CTE develops at Wilsonville High
Wilsonville High School teacher Charlie Hyman did a little jig in front of his class to a tune that didn't come from a student or the radio, but rather a tiny, round robot.
Students in Hyman's computer science class were learning how to code Ozobots — small, coding robots — that have built-in capabilities like detecting colors, making sounds, following lines and displaying lights.
"(Students) use the code on the computers and they program (the Ozobots) by putting it up on the screen. It flashes a series of colors that loads the program in," Hyman explained.
This particular computer science intro course is just one class that is part of a computer programming Career and Technical Education (CTE) pathway — one of three CTE programs at WHS.
"I think a CTE program of study gives teachers and schools resources to package these programs together in a way that benefits kids in their college and career readiness," said Tate Olsen, assistant principal at WHS. "When they leave high school they have multiple options they can really choose what best fits them."
Up until a year ago, WHS offered two CTE programs — the other being graphic design — that are comprised of classes to help guide students through a program of study, giving students skills to enter the workforce.
This year, the school is developing a broadcast journalism CTE program.
"Our CTE program has come a long way in the last year. When I got here there wasn't a large lens on CTE; there wasn't a lens on the progression through CTE and how it benefits (students) in the future," Olsen said. "We've spent a lot of time now to promote to students some benefits of going through a program of study, whether you have skills you can take and use in the workforce when you graduate from high school, or you can create connections with industry partners."

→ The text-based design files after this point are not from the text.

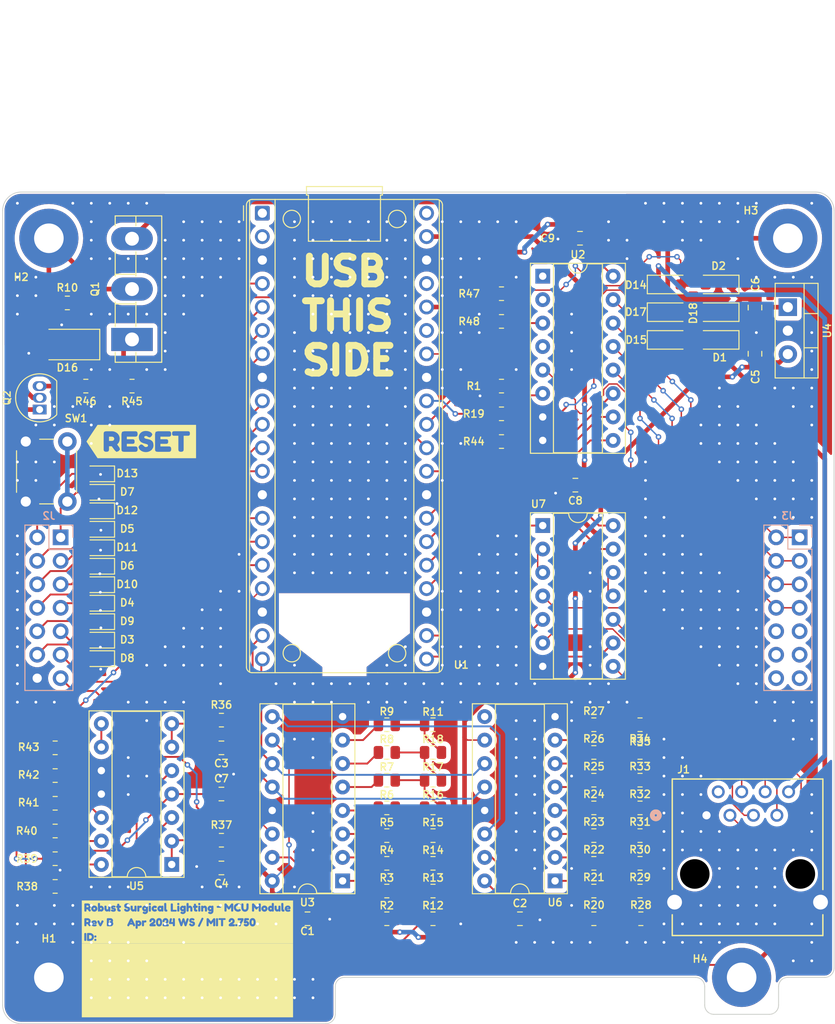
<source format=kicad_pcb>
(kicad_pcb
	(version 20240108)
	(generator "pcbnew")
	(generator_version "8.0")
	(general
		(thickness 1.6)
		(legacy_teardrops no)
	)
	(paper "USLetter")
	(title_block
		(company "Open Surgical Light Project - MIT Medical Device Design Spring 2024")
		(comment 1 "Drawn by: Edit author in Page Settings")
	)
	(layers
		(0 "F.Cu" signal)
		(31 "B.Cu" signal)
		(32 "B.Adhes" user "B.Adhesive")
		(33 "F.Adhes" user "F.Adhesive")
		(34 "B.Paste" user)
		(35 "F.Paste" user)
		(36 "B.SilkS" user "B.Silkscreen")
		(37 "F.SilkS" user "F.Silkscreen")
		(38 "B.Mask" user)
		(39 "F.Mask" user)
		(40 "Dwgs.User" user "User.Drawings")
		(41 "Cmts.User" user "User.Comments")
		(42 "Eco1.User" user "User.Eco1")
		(43 "Eco2.User" user "User.Eco2")
		(44 "Edge.Cuts" user)
		(45 "Margin" user)
		(46 "B.CrtYd" user "B.Courtyard")
		(47 "F.CrtYd" user "F.Courtyard")
		(48 "B.Fab" user)
		(49 "F.Fab" user)
		(50 "User.1" user)
		(51 "User.2" user)
		(52 "User.3" user)
		(53 "User.4" user)
		(54 "User.5" user)
		(55 "User.6" user)
		(56 "User.7" user)
		(57 "User.8" user)
		(58 "User.9" user)
	)
	(setup
		(stackup
			(layer "F.SilkS"
				(type "Top Silk Screen")
				(color "White")
			)
			(layer "F.Paste"
				(type "Top Solder Paste")
			)
			(layer "F.Mask"
				(type "Top Solder Mask")
				(color "Black")
				(thickness 0.01)
			)
			(layer "F.Cu"
				(type "copper")
				(thickness 0.035)
			)
			(layer "dielectric 1"
				(type "core")
				(thickness 1.51)
				(material "FR4")
				(epsilon_r 4.5)
				(loss_tangent 0.02)
			)
			(layer "B.Cu"
				(type "copper")
				(thickness 0.035)
			)
			(layer "B.Mask"
				(type "Bottom Solder Mask")
				(color "Black")
				(thickness 0.01)
			)
			(layer "B.Paste"
				(type "Bottom Solder Paste")
			)
			(layer "B.SilkS"
				(type "Bottom Silk Screen")
				(color "White")
			)
			(copper_finish "None")
			(dielectric_constraints no)
		)
		(pad_to_mask_clearance 0)
		(allow_soldermask_bridges_in_footprints no)
		(aux_axis_origin 97 162)
		(grid_origin 97 162)
		(pcbplotparams
			(layerselection 0x00010fc_ffffffff)
			(plot_on_all_layers_selection 0x0000000_00000000)
			(disableapertmacros no)
			(usegerberextensions no)
			(usegerberattributes yes)
			(usegerberadvancedattributes yes)
			(creategerberjobfile yes)
			(dashed_line_dash_ratio 12.000000)
			(dashed_line_gap_ratio 3.000000)
			(svgprecision 6)
			(plotframeref no)
			(viasonmask no)
			(mode 1)
			(useauxorigin no)
			(hpglpennumber 1)
			(hpglpenspeed 20)
			(hpglpendiameter 15.000000)
			(pdf_front_fp_property_popups yes)
			(pdf_back_fp_property_popups yes)
			(dxfpolygonmode yes)
			(dxfimperialunits yes)
			(dxfusepcbnewfont yes)
			(psnegative no)
			(psa4output no)
			(plotreference yes)
			(plotvalue yes)
			(plotfptext yes)
			(plotinvisibletext no)
			(sketchpadsonfab no)
			(subtractmaskfromsilk no)
			(outputformat 1)
			(mirror no)
			(drillshape 1)
			(scaleselection 1)
			(outputdirectory "")
		)
	)
	(property "AUTHOR" "Winnie Szeto")
	(property "PROJECT_REVISION" "A01")
	(property "PROJECT_TITLE" "MCU Module")
	(net 0 "")
	(net 1 "+5V")
	(net 2 "GND")
	(net 3 "/IRef_Buck")
	(net 4 "/VRef_Buck")
	(net 5 "Net-(U1-GPIO28_ADC2)")
	(net 6 "unconnected-(U1-VBUS-Pad40)")
	(net 7 "Net-(D1-K)")
	(net 8 "+3.3V")
	(net 9 "/12V_Wall")
	(net 10 "/12V_Battery")
	(net 11 "unconnected-(U1-3V3_EN-Pad37)")
	(net 12 "Net-(U2-~{E})")
	(net 13 "unconnected-(U1-ADC_VREF-Pad35)")
	(net 14 "/Shift Register Based DAC 0/AnalogOut_Unbuffered")
	(net 15 "Net-(U3-QA)")
	(net 16 "unconnected-(U1-GPIO1-Pad2)")
	(net 17 "Net-(U3-QB)")
	(net 18 "Net-(R12-Pad2)")
	(net 19 "Net-(R13-Pad2)")
	(net 20 "Net-(U3-QC)")
	(net 21 "Net-(U3-QD)")
	(net 22 "/ModuleENA")
	(net 23 "Net-(R14-Pad2)")
	(net 24 "Net-(R15-Pad2)")
	(net 25 "Net-(U3-QE)")
	(net 26 "Net-(R16-Pad2)")
	(net 27 "Net-(U3-QF)")
	(net 28 "Net-(U3-QG)")
	(net 29 "unconnected-(U1-GPIO0-Pad1)")
	(net 30 "Net-(R17-Pad2)")
	(net 31 "Net-(R11-Pad2)")
	(net 32 "Net-(U3-QH)")
	(net 33 "Net-(U6-QA)")
	(net 34 "/Shift Register Based DAC 1/AnalogOut_Unbuffered")
	(net 35 "Net-(U6-QB)")
	(net 36 "Net-(R21-Pad2)")
	(net 37 "Net-(U6-QC)")
	(net 38 "Net-(R22-Pad2)")
	(net 39 "Net-(R23-Pad2)")
	(net 40 "Net-(U6-QD)")
	(net 41 "Net-(R24-Pad2)")
	(net 42 "Net-(U6-QE)")
	(net 43 "Net-(R25-Pad2)")
	(net 44 "Net-(U6-QF)")
	(net 45 "Net-(U6-QG)")
	(net 46 "Net-(R26-Pad2)")
	(net 47 "Net-(U6-QH)")
	(net 48 "Net-(R27-Pad2)")
	(net 49 "Net-(U5A--)")
	(net 50 "Net-(U5B--)")
	(net 51 "Net-(R38-Pad1)")
	(net 52 "/12V_Wall_Bad")
	(net 53 "Net-(U5D--)")
	(net 54 "Net-(U5D-+)")
	(net 55 "/PWM_Lights1")
	(net 56 "/S2")
	(net 57 "/DisableBackupPico")
	(net 58 "/OE_DISPLAY")
	(net 59 "SRCLK_DAC")
	(net 60 "/PowerModuleEna1")
	(net 61 "/AnalogMuxOut")
	(net 62 "/BoostEna1")
	(net 63 "/BoostEna2")
	(net 64 "/BatChgEna1")
	(net 65 "/DATA_DISPLAY")
	(net 66 "/SRCLK_DISPLAY")
	(net 67 "/S1")
	(net 68 "/DATA_DAC")
	(net 69 "/PowerModuleEna2")
	(net 70 "/PWM_Lights2")
	(net 71 "/RelaySelectHighPreference")
	(net 72 "RCLK_DAC")
	(net 73 "/BatChgEna2")
	(net 74 "/S0")
	(net 75 "/~{RCLK_DISPLAY}")
	(net 76 "/LightISense1")
	(net 77 "/LightISense2")
	(net 78 "unconnected-(U2-A7-Pad4)")
	(net 79 "unconnected-(U2-A6-Pad2)")
	(net 80 "/Shift Register Based DAC 0/DataOut")
	(net 81 "/11V_SOLAR")
	(net 82 "Net-(U5C--)")
	(net 83 "Net-(D14-K)")
	(net 84 "/Shift Register Based DAC 1/DataOut")
	(net 85 "/RCLK_5V")
	(net 86 "/SRCLK_5V")
	(net 87 "/DATA_5V")
	(net 88 "/OE_5V")
	(net 89 "/DIM")
	(net 90 "unconnected-(J1-Pad2)")
	(net 91 "Net-(U7-Pad2)")
	(net 92 "Net-(U7-Pad11)")
	(net 93 "Net-(D16-K)")
	(net 94 "/15V_SOLAR")
	(net 95 "Net-(Q2-E)")
	(net 96 "Net-(U1-GPIO27_ADC1)")
	(net 97 "/SOLAR")
	(net 98 "/BoostVoltage_0.1x")
	(net 99 "unconnected-(J3-Pin_9-Pad9)")
	(net 100 "unconnected-(J3-Pin_11-Pad11)")
	(net 101 "unconnected-(J3-Pin_13-Pad13)")
	(net 102 "unconnected-(J3-Pin_10-Pad10)")
	(net 103 "unconnected-(J3-Pin_12-Pad12)")
	(net 104 "unconnected-(J3-Pin_14-Pad14)")
	(net 105 "/Mux2")
	(net 106 "unconnected-(U2-A4-Pad1)")
	(footprint "Resistor_SMD:R_0805_2012Metric" (layer "F.Cu") (at 143.5875 147.655))
	(footprint "Diode_SMD:D_SOD-123F" (layer "F.Cu") (at 169 85))
	(footprint "Resistor_SMD:R_0805_2012Metric" (layer "F.Cu") (at 143.5875 129.655 180))
	(footprint "Resistor_SMD:R_0805_2012Metric" (layer "F.Cu") (at 143.5875 132.655))
	(footprint "Resistor_SMD:R_0805_2012Metric" (layer "F.Cu") (at 166 138.655))
	(footprint "Resistor_SMD:R_0805_2012Metric" (layer "F.Cu") (at 161 147.655))
	(footprint "Resistor_SMD:R_0805_2012Metric" (layer "F.Cu") (at 161 129.655))
	(footprint "Resistor_SMD:R_0805_2012Metric" (layer "F.Cu") (at 138.5875 147.655))
	(footprint "Resistor_SMD:R_0805_2012Metric" (layer "F.Cu") (at 166 147.655))
	(footprint "Diode_SMD:D_SOD-323F" (layer "F.Cu") (at 107.5 104.5 180))
	(footprint "Resistor_SMD:R_0805_2012Metric" (layer "F.Cu") (at 166 135.655))
	(footprint "Package_TO_SOT_THT:TO-220-3_Vertical" (layer "F.Cu") (at 182 84.46 -90))
	(footprint "Resistor_SMD:R_0805_2012Metric" (layer "F.Cu") (at 166.0875 150.655))
	(footprint "Resistor_SMD:R_0805_2012Metric" (layer "F.Cu") (at 138.5875 141.655))
	(footprint "Resistor_SMD:R_0805_2012Metric" (layer "F.Cu") (at 102.68 141.155 180))
	(footprint "Resistor_SMD:R_0805_2012Metric" (layer "F.Cu") (at 143.5875 141.655))
	(footprint "Resistor_SMD:R_0805_2012Metric" (layer "F.Cu") (at 161 150.655))
	(footprint "Capacitor_SMD:C_0805_2012Metric" (layer "F.Cu") (at 178.445 84.5 -90))
	(footprint "Resistor_SMD:R_0805_2012Metric" (layer "F.Cu") (at 120.68 142.155))
	(footprint "Resistor_SMD:R_0805_2012Metric" (layer "F.Cu") (at 151 99))
	(footprint "Resistor_SMD:R_0805_2012Metric" (layer "F.Cu") (at 143.5875 150.655))
	(footprint "Modules_SurgicalLighting:RaspberryPi_Pico_Common_THT" (layer "F.Cu") (at 134 98.41))
	(footprint "Diode_SMD:D_SOD-323F" (layer "F.Cu") (at 107.5 114.5 180))
	(footprint "Resistor_SMD:R_0805_2012Metric" (layer "F.Cu") (at 102.68 144.155))
	(footprint "Diode_SMD:D_SOD-323F" (layer "F.Cu") (at 107.5 122.5 180))
	(footprint "Package_DIP:DIP-14_W7.62mm_Socket" (layer "F.Cu") (at 115.3 144.78 180))
	(footprint "Resistor_SMD:R_0805_2012Metric" (layer "F.Cu") (at 138.5875 138.655))
	(footprint "Resistor_SMD:R_0805_2012Metric" (layer "F.Cu") (at 166 141.655))
	(footprint "Capacitor_SMD:C_0805_2012Metric" (layer "F.Cu") (at 120.68 137.155))
	(footprint "Diode_SMD:D_SOD-323F"
		(layer "F.Cu")
		(uuid "49a124ee-e5ad-41c2-9ed4-cded62ebb68d")
		(at 107.5 116.5 180)
		(descr "SOD-323F http://www.nxp.com/documents/outline_drawing/SOD323F.pdf")
		(tags "SOD-323F")
		(property "Reference" "D4"
			(at -2.982757 0.054994 180)
			(layer "F.SilkS")
			(uuid "bb4cbb60-569a-4bc5-93dc-bb765457eb10")
			(effects
				(font
					(size 0.8 0.8)
					(thickness 0.15)
				)
			)
		)
		(property "Value" "PESD3V3L1BA,115"
			(at 0.1 1.9 180)
			(layer "F.Fab")
			(uuid "97060b3b-be08-460f-a45f-94658063b3af")
			(effects
				(font
					(size 0.8 0.8)
					(thickness 0.15)
				)
			)
		)
		(property "Footprint" "Diode_SMD:D_SOD-323F"
			(at 0 0 180)
			(unlocked yes)
			(layer "F.Fab")
			(hide yes)
			(uuid "4e55e210-42c1-437f-8f4b-505387cefafa")
			(effects
				(font
					(size 1.27 1.27)
				)
			)
		)
		(property "Datasheet" "https://www.littelfuse.com/media?resourcetype=datasheets&itemid=75e32973-b177-4ee3-a0ff-cedaf1abdb93&filename=smaj-datasheet"
			(at 0 0 180)
			(unlocked yes)
			(layer "F.Fab")
			(hide yes)
			(uuid "71a59a23-73ed-485a-ac63-58fec5cf77f9")
			(effects
				(font
					(size 1.27 1.27)
				)
			)
		)
		(property "Description" "400W bidirectional Transient Voltage Suppressor, 5.0Vr, SMA(DO-214AC)"
			(at 0 0 180)
			(unlocked yes)
			(layer "F.Fab")
			(hide yes)
			(uuid "b36b8eae-3ef7-4085-b311-104d885e06bf")
			(effects
				(font
					(size 1.27 1.27)
				)
			)
		)
		(property "Digikey PN" "1727-3825-1-ND"
			(at 0 0 180)
			(unlocked yes)
			(layer "F.Fab")
			(hide yes)
			(uuid "b559fade-c2b7-43bc-ba47-d4bc9381ffe9")
			(effects
				(font
					(size 1 1)
					(thickness 0.15)
				)
			)
		)
		(property ki_fp_filters "D*SMA*")
		(path "/2535e1b4-21d3-4295-8ebd-b6a349d96293")
		(sheetname "Root")
		(sheetfile "MCUModule.kicad_sch")
		(attr smd)
		(fp_line
			(start -1.61 0.85)
			(end 1.05 0.85)
			(stroke
				(width 0.12)
				(type solid)
			)
			(layer "F.SilkS")
			(uuid "f34f63f2-a269-4e43-a1ab-5268a24fbd17")
		)
		(fp_line
			(start -1.61 -0.85)
			(end 1.05 -0.85)

... [1150723 chars truncated]
</source>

Olsen said that by clustering classes and having them taught by CTE-certified teachers, it helps students stay within the program until completion. And having a CTE-certified teacher allows the programs to receive federal dollars for tools and equipment. Graphics design teacher Jason Jensen — who started a CTE program from scratch in Hermiston — said CTE has brought him resources to help with student leadership development and that being CTE-endorsed has exposed him to other CTE programs, allowing him to better his own curriculum.
And that's the goal for all three programs this year: to expand and develop.
Jensen is working to build relationships with graphic designers and other industry workers in the community to provide students with internships, and Hyman recently received a $4,000 CTE grant through the Carl Perkins CTE Act of 2006 — a source of federal funding to states and grantees — to purchase lighting equipment, tripods and other photography tools to build a photography studio in the back of the computer lab.
For the new broadcast journalism program, the video production teacher is in the process of getting CTE-certified so video can be combined with the other journalism classes to create a broadcast program.
"We've had a group of students that have been very good at and very motivated to do some video work at our school," said Olsen, adding that WHS has a CTE-certified English teacher who is teaching the journalism and yearbook classes already. "We decided to get some broadcast journalism classes together and create a program where they could learn (journalism) before they get in the video aspect. ... We'll be able to pull the video piece into our broadcast journalism program of study, using his expertise and knowledge to grow that program to be more well-rounded in all areas of broadcast."
Olsen and Jensen also find it beneficial that students can find overlap and take classes is different CTE programs.
"You're going to have kids that can manipulate, edit photo and create their own artwork — their own product," Olsen said. "Then you've got computer programming and web design, which (students) can take those products and use them in their web design. You've got a lot of overlap between the programs, which is good because it gives the kids more well-rounded skills and it allows them to use the skills in different ways."